Now that the museum and restaurant are open, Luce enjoys seeing people interact with the space. “People sit down at the counter like they’re at home,” she says, which was one of her goals. She calls the Mingei “the living room of Balboa Park,” and wanted it to feel accessible for everyone.
Kimberly Motos
Culinary Arts
Chef de cuisine Jeff Armstrong says he and executive chef Tim Kolanko created a menu that would showcase older cuisines and “tell a story.” Dishes are spice forward, emphasize botanicals, and include mashups of flavors from different cuisines.
One section on the menu is devoted to a variety of dumplings, like Russian pelmeni and Japanese gyoza stuffed with rock shrimp. Fried potatoes are spiced with Ethiopian berbere, and sabaayad (Somali flatbread) are rolled and made to order. Luce says she likes the snack tray (which includes four appetizers) and how the menu is built for grazing and sharing.
Kimberly Motos
One standout entrée is the osso bucco with egg noodles. A tender cut of beef shank is served atop an aromatic broth reminiscent of Taiwanese beef noodle soup seasoned with lu liao bao (a mix of fennel, ginger, cloves) and Sichuan peppers, then topped with pickled mustard greens and gai lan (Chinese broccoli). Other lunch dishes include ash reshteh (Persian bean and noodle soup), and a wrap with spicy peri-peri chicken.
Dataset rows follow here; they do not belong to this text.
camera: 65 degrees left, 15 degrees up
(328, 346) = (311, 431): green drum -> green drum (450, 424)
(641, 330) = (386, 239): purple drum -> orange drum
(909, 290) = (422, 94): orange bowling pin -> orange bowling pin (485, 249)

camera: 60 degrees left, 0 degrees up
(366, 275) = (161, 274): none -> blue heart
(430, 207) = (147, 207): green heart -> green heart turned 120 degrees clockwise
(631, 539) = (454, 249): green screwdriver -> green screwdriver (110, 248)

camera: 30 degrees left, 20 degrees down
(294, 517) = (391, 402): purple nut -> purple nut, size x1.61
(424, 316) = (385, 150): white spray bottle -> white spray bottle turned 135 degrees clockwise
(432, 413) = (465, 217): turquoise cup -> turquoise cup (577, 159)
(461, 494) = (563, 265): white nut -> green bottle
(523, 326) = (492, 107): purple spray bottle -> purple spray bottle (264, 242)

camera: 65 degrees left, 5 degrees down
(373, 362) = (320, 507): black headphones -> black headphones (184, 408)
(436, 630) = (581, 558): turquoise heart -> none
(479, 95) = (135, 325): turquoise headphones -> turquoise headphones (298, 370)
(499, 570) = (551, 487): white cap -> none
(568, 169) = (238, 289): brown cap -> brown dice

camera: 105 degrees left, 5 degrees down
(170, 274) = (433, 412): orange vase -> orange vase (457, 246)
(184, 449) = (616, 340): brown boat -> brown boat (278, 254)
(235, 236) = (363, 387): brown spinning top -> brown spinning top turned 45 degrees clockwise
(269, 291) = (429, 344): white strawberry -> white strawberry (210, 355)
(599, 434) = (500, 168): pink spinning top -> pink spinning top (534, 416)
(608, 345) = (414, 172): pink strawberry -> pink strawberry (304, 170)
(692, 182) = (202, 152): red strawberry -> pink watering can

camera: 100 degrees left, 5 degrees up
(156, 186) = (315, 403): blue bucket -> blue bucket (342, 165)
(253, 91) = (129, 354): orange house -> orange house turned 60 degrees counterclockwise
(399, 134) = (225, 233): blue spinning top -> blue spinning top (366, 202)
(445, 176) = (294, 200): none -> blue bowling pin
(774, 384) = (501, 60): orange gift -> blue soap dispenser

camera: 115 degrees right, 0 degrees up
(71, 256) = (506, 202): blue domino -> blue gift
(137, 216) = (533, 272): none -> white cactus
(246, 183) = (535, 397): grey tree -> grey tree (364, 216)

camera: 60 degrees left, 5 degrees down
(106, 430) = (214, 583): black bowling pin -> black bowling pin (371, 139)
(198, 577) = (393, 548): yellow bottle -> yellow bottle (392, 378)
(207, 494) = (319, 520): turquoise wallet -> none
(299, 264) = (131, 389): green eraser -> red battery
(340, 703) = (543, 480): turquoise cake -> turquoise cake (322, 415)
As of press time, Armstrong was developing the dinner menu, set to debut this month. He says diners can expect a three-to-four-course tasting menu as well as dishes à la carte, and that the offerings could change as often as every two weeks. Exhibits at the museum will influence the menu, he says, giving diners different tastes from around the globe.
Luce is excited for dinner service to start, noting that the restaurant takes on a different life in the evening. Strips of lights are built into the patio’s flooring, and the entire venue is illuminated. “You have to see the space at night.”